Cape Town – The altercation in which cyclist Nicholas Dlamini’s arm was broken was one of many instances of rangers abusing their power, according to the deluge of letters park users have sent to the Mountain Club of SA (MCSA) Cape Town Section.
Local MCSA chairperson Martin Hutton-Squire said it had been “inundated” with letters from hikers, climbers, cyclists and runners who use SAN Parks, detailing experiences.
The club put out a public call for submissions following the incident last week in which Olympic hopeful Dlamini had his arm fractured by a ranger after he was caught cycling in the Silvermine section of Table Mountain National Park without a permit.
“Altercations between members of the public and park rangers are, unfortunately, far too common,” Hutton-Squire said. “It is regrettable that it took the possible destruction of a young South African cyclist’s career to bring attention to the bigger issue.”
He said in the original agreement in which the parks were formed in Cape Town in 1998, there was to be an independent body to review and monitor their management, but this had never materialised.

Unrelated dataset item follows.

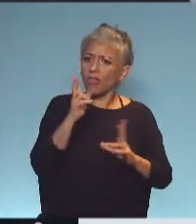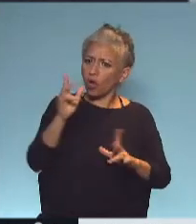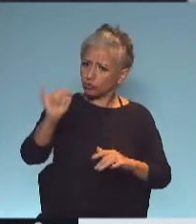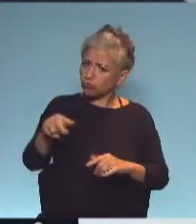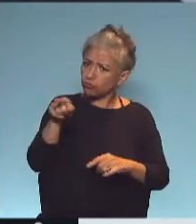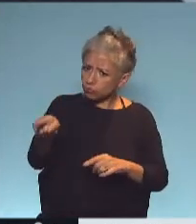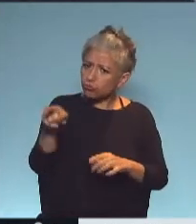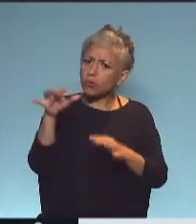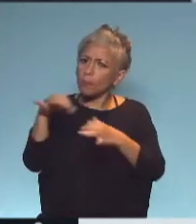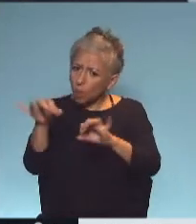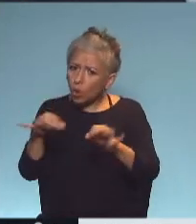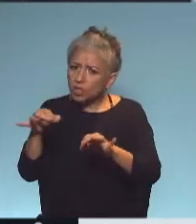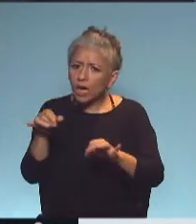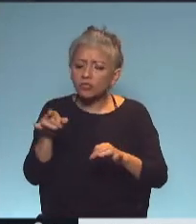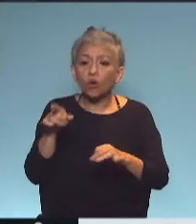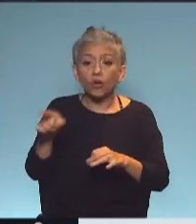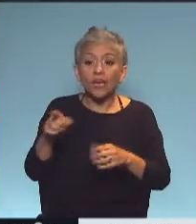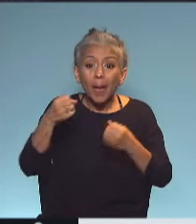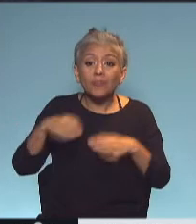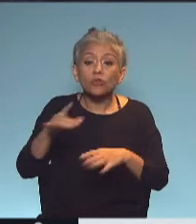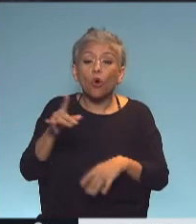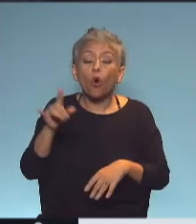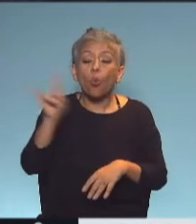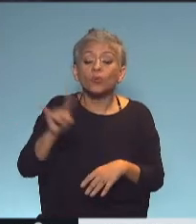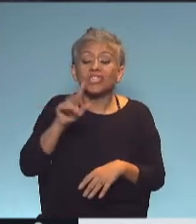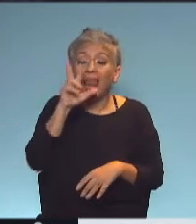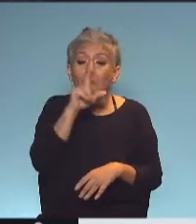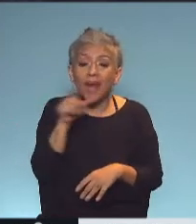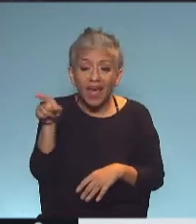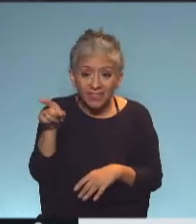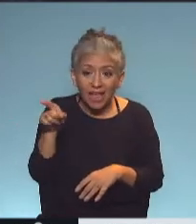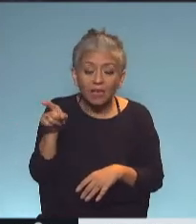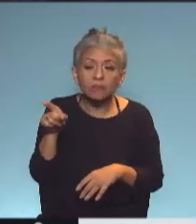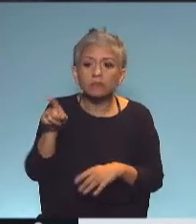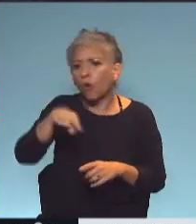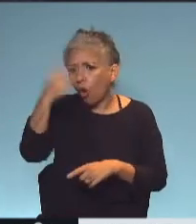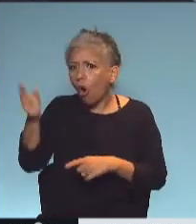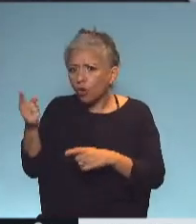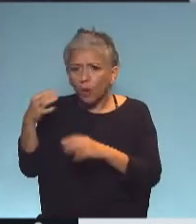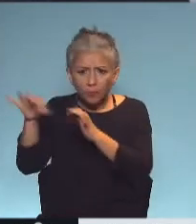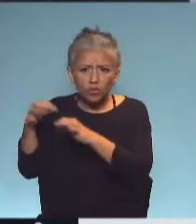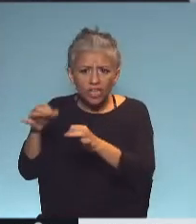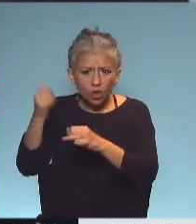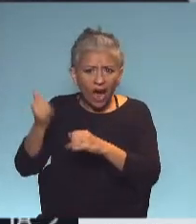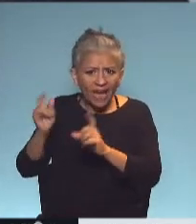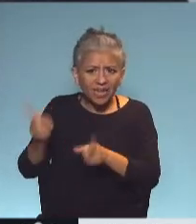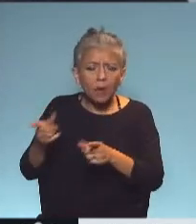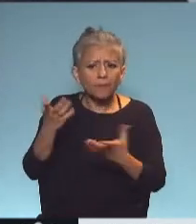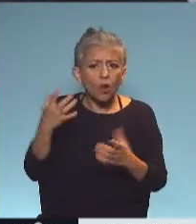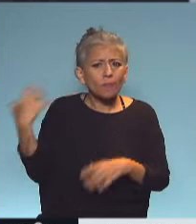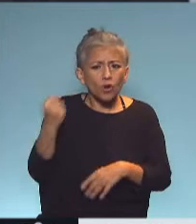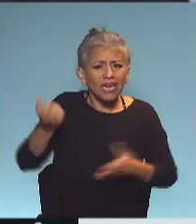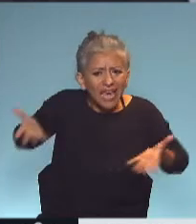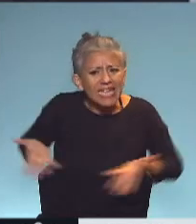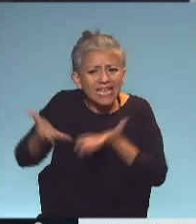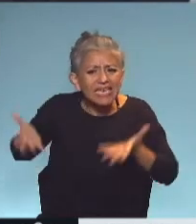este proyecto que empezaron ustedes en la Universidad de La Plata, pero seguramente habrá otros, digo, ¿es necesario que haya un incentivo a la investigación, sobre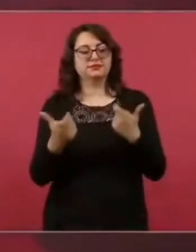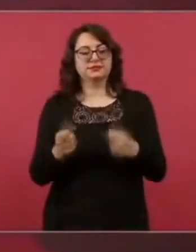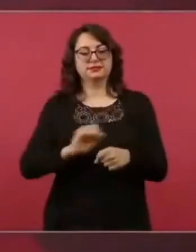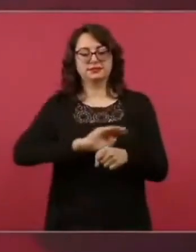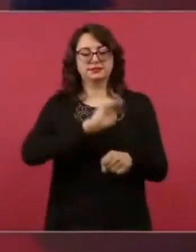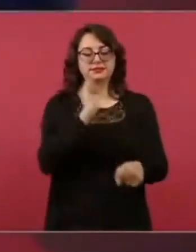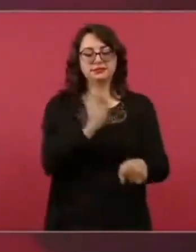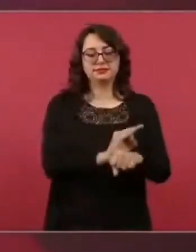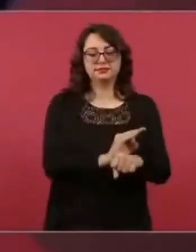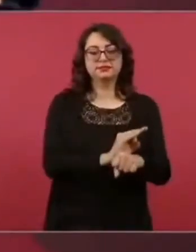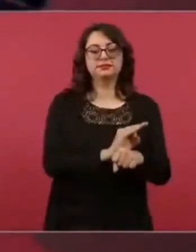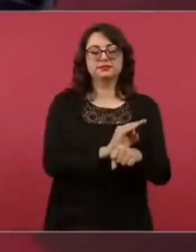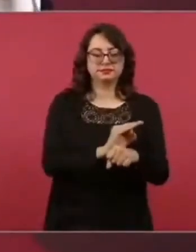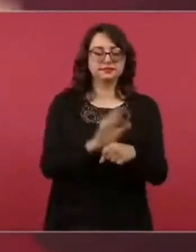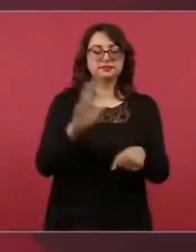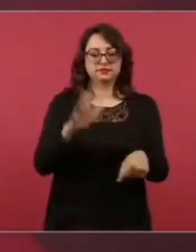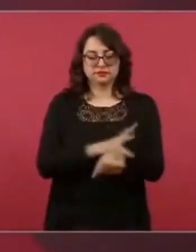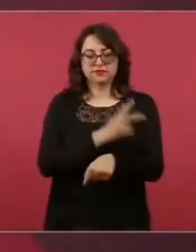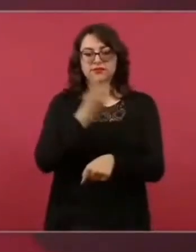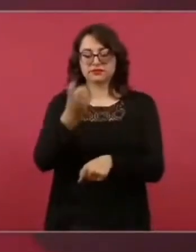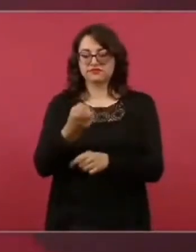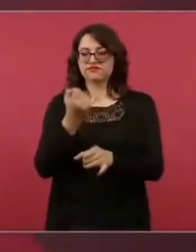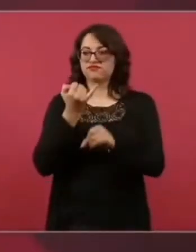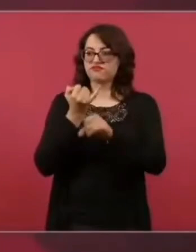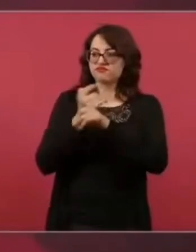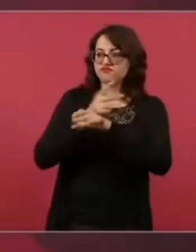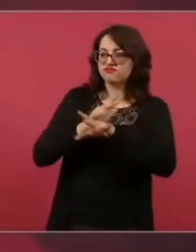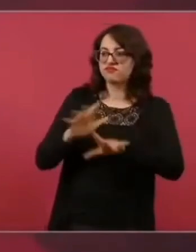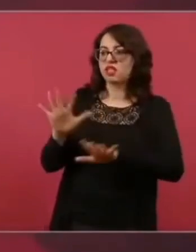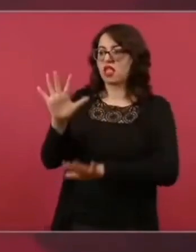y que por eso manipulan,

The result was that rangers were not adequately trained in how to deal with the public – made evident by the public complaints.
“From the responses, which vary from stories of verbal and physical attacks to arrests and fines due to frivolous claims, it is clear many park users have fallen victim to the poor training and unclear mandate of the rangers,” Hutton-Squire said.
“Many users have aired their frustration regarding the response from park management when a complaint is lodged, and many complain that no evident action seems to be taken, and that the situation is not improving.”
Environmental Affairs Minister Barbara Creecy called for SANParks to suspend all the rangers involved.
Dlamini has engaged international law firm Norton Rose Fulbright.
SANParks announced that the matter would be subject to a full, independent investigation by McRoberts Attorneys, and would not comment while the legal process was under way.
When MCSA put out a call on its Facebook page for users to submit experiences, it garnered over 400.
Lyle McLeod said: “Got threatened with violence after they grabbed my handlebar while riding uphill. I was on a gravel road going up to Constantia Nek. If not for other cyclists coming up, I’m sure there would have been an altercation.”
Claira Ord was threatened at Constantia Nek, where no permit is required for hiking. “We were accosted by six or so rangers who jumped out of their vehicle at the start of a walk up Constantia Nek a few years ago,” she wrote. “They were very aggressive and threatening. Told us we would be fined R500 for being there. The whole system is a joke and the rangers are a law unto themselves.”
Juanita Geraghty added her experience: “I was aggressively manhandled by 3 SANParks rangers a number of years back down at Noordhoek Beach one evening. My dog had been hit by a car and had been spotted heading towards the beach. I went down on my kid’s four-wheel motorbike to look for him. Beach was deserted. Was given a fine and when I wouldn’t get off my bike, I was forced off. There were witnesses involved.”